DOCUMENT EXCERPT —
-- begin --

# Erythrinus erythrinus



## Sven (Jun 15, 2005)

My LFS has a few of this wolffish/trahira thingy, and I've been wanting to get one ot two for quite a long time now. Are they aggressive to fish larger than them? I have some pikes in the tank, I'm afraid a wolffish/trahira thingy eill eat them. And how big do they grow?


----------



## GreenMoray (May 15, 2005)

Depends what kind of wolf fish it is.
If it's truely a Erythrinus, then it most likely wont mess with anything it cant comfortably kill or eat. If the fish are really skinny though, and not that long, Idk if it'd be a great idea.

The erythrinus erythrinus gets about 8-10 inches long in the aquarium.
If you can buy one! You'll love it!


----------



## benJii (Feb 17, 2005)

hmmm without pics and true id i think ur gunna have a prob, although ive heard wolves are VERY intolerable of any tank mates


----------



## GreenMoray (May 15, 2005)

-- end --

TASK 1 — From the Erythrinus erythrinus thread, extract word for word the passage that begins with the words containing "Depends what kind" and ends with "in the aquarium.".
TASK 2 — Write the next part of the Erythrinus erythrinus thread, picking up right after its final line.

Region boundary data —

-- begin --

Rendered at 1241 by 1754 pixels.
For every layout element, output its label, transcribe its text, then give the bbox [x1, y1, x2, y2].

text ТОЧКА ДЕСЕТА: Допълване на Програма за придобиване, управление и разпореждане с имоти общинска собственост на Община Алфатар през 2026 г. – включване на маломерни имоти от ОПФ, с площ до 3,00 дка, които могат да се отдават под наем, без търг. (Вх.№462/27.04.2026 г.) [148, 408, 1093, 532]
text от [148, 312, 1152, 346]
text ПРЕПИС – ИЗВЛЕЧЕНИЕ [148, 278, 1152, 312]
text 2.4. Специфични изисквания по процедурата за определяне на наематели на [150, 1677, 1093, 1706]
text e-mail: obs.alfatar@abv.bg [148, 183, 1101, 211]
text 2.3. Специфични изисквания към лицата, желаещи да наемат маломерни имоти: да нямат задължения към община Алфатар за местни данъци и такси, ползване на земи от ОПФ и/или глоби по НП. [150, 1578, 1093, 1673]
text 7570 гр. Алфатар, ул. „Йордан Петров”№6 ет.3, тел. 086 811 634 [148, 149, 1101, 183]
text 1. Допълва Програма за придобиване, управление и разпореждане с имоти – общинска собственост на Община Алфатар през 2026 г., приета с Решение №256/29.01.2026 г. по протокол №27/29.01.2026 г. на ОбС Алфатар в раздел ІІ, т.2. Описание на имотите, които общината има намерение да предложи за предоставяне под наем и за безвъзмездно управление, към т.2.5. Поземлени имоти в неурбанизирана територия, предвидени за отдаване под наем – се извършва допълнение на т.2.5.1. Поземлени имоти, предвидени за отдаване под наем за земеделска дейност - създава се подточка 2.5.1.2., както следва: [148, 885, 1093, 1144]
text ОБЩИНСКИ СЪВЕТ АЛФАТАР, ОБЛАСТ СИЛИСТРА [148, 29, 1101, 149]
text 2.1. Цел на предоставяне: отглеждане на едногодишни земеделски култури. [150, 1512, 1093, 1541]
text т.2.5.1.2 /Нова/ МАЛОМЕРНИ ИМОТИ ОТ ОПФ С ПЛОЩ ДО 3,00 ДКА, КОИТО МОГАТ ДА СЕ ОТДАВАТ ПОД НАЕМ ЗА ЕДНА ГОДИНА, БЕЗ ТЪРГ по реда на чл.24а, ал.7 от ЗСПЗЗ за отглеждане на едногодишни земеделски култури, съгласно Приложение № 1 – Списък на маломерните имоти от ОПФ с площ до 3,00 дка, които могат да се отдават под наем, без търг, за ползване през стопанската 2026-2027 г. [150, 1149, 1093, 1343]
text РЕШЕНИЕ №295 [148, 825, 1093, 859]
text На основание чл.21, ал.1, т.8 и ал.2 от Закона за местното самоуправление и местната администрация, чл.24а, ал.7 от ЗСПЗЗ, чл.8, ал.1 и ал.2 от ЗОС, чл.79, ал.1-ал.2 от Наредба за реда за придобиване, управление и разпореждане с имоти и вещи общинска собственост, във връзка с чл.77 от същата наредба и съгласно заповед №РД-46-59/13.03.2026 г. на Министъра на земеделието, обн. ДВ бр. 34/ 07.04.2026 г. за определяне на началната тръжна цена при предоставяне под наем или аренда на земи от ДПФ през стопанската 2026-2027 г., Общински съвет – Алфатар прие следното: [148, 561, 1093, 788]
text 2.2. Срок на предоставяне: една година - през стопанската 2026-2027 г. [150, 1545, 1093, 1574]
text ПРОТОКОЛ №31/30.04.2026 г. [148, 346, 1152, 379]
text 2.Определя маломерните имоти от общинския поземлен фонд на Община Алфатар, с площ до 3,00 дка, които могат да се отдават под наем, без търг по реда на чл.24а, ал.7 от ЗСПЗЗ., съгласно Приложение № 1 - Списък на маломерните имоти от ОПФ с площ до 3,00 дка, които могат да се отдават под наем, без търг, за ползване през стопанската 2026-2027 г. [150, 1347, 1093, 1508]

-- end --

RESPONSE 1 —
Depends what kind of wolf fish it is.
If it's truely a Erythrinus, then it most likely wont mess with anything it cant comfortably kill or eat. If the fish are really skinny though, and not that long, Idk if it'd be a great idea.

The erythrinus erythrinus gets about 8-10 inches long in the aquarium.

RESPONSE 2 —
anything in the hoplias genus will not tolerate anything, yes, but erythrinus are differnt. more docile. they arent really docile at all, but moreso than the malabaricus.

They are a little aggressive, especially to each other, and depending on the fish can be very aggressive to smaller fish.


----------



## Innes (Jan 13, 2003)

I would not be adding other fish to one


----------



## GreenMoray (May 15, 2005)

how big are your pikes, what kind are they, and what kind of wolf fish is it. let me know that and then i can pretty much tell ya fer sho.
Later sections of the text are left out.